You definitely overplayed your hand with the delayed reveal. You left enough hints (breakfast, a pony who’s Celestia’s magical equal, etc.) to make it obvious, so eliding over the details makes the prose feel more lazy than mysterious. Good attempt, but it didn’t work at your current level of vagueness. Either more or less could, but not this specific degree.
#5 ·
· · >>PaulAsaran
This is cute but super-obvious, and the lack of interaction outside Celestia's head makes the novelty linger past the point where it's interesting.
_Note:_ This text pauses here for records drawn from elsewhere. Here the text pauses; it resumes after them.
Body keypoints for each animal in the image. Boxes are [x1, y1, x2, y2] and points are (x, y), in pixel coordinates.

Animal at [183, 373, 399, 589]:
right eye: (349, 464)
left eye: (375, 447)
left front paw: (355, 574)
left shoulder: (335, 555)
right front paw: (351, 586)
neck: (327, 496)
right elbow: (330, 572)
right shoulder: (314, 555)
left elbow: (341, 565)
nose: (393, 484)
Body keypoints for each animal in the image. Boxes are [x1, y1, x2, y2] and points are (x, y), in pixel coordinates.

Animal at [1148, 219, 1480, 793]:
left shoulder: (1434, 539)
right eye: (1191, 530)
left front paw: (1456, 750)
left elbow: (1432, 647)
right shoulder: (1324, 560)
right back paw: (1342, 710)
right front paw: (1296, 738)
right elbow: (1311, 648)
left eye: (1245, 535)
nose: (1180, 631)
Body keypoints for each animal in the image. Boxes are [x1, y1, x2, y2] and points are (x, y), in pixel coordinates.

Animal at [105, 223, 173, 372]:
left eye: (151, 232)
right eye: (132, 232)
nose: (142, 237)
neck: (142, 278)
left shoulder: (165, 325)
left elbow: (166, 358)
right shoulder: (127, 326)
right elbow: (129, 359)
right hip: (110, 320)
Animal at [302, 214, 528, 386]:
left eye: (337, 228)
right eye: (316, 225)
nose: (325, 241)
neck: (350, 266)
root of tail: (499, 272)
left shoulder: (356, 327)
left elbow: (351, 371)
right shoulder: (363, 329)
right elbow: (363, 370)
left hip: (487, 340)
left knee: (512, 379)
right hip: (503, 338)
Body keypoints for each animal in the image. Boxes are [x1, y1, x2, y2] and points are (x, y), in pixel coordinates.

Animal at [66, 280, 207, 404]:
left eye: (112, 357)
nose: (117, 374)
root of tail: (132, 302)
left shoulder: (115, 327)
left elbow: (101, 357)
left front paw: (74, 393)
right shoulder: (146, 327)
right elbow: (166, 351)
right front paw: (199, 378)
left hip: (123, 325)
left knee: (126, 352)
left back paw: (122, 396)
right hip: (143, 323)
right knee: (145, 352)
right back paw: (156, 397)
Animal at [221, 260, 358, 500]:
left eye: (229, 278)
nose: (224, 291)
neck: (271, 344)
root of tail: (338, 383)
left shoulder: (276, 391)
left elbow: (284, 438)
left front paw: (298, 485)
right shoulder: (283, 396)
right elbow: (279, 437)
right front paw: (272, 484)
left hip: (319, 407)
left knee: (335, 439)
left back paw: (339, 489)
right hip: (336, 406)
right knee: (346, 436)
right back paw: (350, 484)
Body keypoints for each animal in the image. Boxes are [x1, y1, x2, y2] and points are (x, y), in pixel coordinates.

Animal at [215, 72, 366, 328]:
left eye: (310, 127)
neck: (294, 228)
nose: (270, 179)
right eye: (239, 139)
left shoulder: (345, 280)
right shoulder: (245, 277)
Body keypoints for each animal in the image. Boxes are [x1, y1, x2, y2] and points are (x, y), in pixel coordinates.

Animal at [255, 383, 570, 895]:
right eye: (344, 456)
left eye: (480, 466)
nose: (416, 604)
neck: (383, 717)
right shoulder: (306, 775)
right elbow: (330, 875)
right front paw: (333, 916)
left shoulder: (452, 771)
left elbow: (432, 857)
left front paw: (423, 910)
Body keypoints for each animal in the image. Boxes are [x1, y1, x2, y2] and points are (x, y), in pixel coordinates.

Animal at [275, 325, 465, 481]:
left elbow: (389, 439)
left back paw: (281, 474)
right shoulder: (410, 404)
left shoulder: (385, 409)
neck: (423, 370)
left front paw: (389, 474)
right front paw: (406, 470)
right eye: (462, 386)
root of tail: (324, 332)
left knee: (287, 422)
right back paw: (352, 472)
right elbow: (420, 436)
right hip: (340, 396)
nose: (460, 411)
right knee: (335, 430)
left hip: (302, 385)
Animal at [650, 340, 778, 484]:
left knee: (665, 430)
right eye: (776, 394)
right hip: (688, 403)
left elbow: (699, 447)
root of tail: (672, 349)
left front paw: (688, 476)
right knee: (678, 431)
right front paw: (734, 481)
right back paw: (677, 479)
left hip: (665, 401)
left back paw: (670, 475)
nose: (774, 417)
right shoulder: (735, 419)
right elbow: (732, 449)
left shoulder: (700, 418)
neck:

There are many different potential fixes to this story. You're close to something adorable and humorous, but not quite there.
#6 ·
· · >>PaulAsaran
The concept of this was somewhat obvious, but I appreciated, and was surprised by, the use of a different device/prop in its execution; I genuinely thought it was another of those fics concerning a game of chess. I tip my hat.

I don't mind that the focus is almost entirely on Celestia's thoughts so much as Celestia herself never giving the impression she's responding to anything in particular. It would be helpful for her thoughts to be anchored to the actions of Luna ; like, actually have Celestia detailing what her foe is doing as part of her inner monologue.

There's a good line in tension, even if it is almost bleached by the suggestive undercurrent of humour in the narrative, and I quite liked the character of Celestia here. Pretty cute, and not too shabby. Thanks for sharing.
#7 ·
· · >>PaulAsaran
This made me think:

Of my all dialogue chicken story from the last original minific contest, actually. 'Cause it's, y'know, the complete opposite.

But "no dialogue" stories are every bit as hard to pull off, I find. Maybe a compromise: give us Celestia's thoughts as well as the actual words she speaks out loud?

Mike
#8 ·
· · >>PaulAsaran
A Most Dastardly Foe - B - First sin, 1,000 instead of spelling it out. Building the stress in the story went only part-way, because there was no give and take, just give. That gave the story no compelling thread to follow, or progression, much like watching a tennis match with only one side serving and the other not doing anything.
#9 · 2
· · >>The_Letter_J >>Oroboro
>>Not_Worthy2 >>CoffeeMinion >>TitaniumDragon
>>FanOfMostEverything >>Trick_Question
>>Ceffyl_Dwr >>Baal Bunny >>georg
Wow, next to last place. Can't say I'm surprised, though; I've never tried a story like this one before, and more or less threw it out there to give my brain room to think up something better. But it's not a bad experience by any means, as I now have some solid criticism to look at should I ever decide to try something like this again.

I like to think of myself as a multi-genre author. Sometimes, that step into the unexplored path ends up being a slip, trip and bone-breaking fall. I'll just pick myself up, brush off the dust, set the leg and try again.

I'm not out of it yet, though! I've got one more story out there, and its fate has yet to be determined.
#10 · 3
· · >>PaulAsaran >>Monokeras
>>PaulAsaran
You (probably) didn't actually get next-to-last place. The actual results don't come out until after finals are over. Right now, they're just in the order they were randomly assigned for the gallery.
#11 ·
·
>>The_Letter_J
Ah, I see.
#12 ·
·
>>The_Letter_J
No next-to-last will be mine (at most).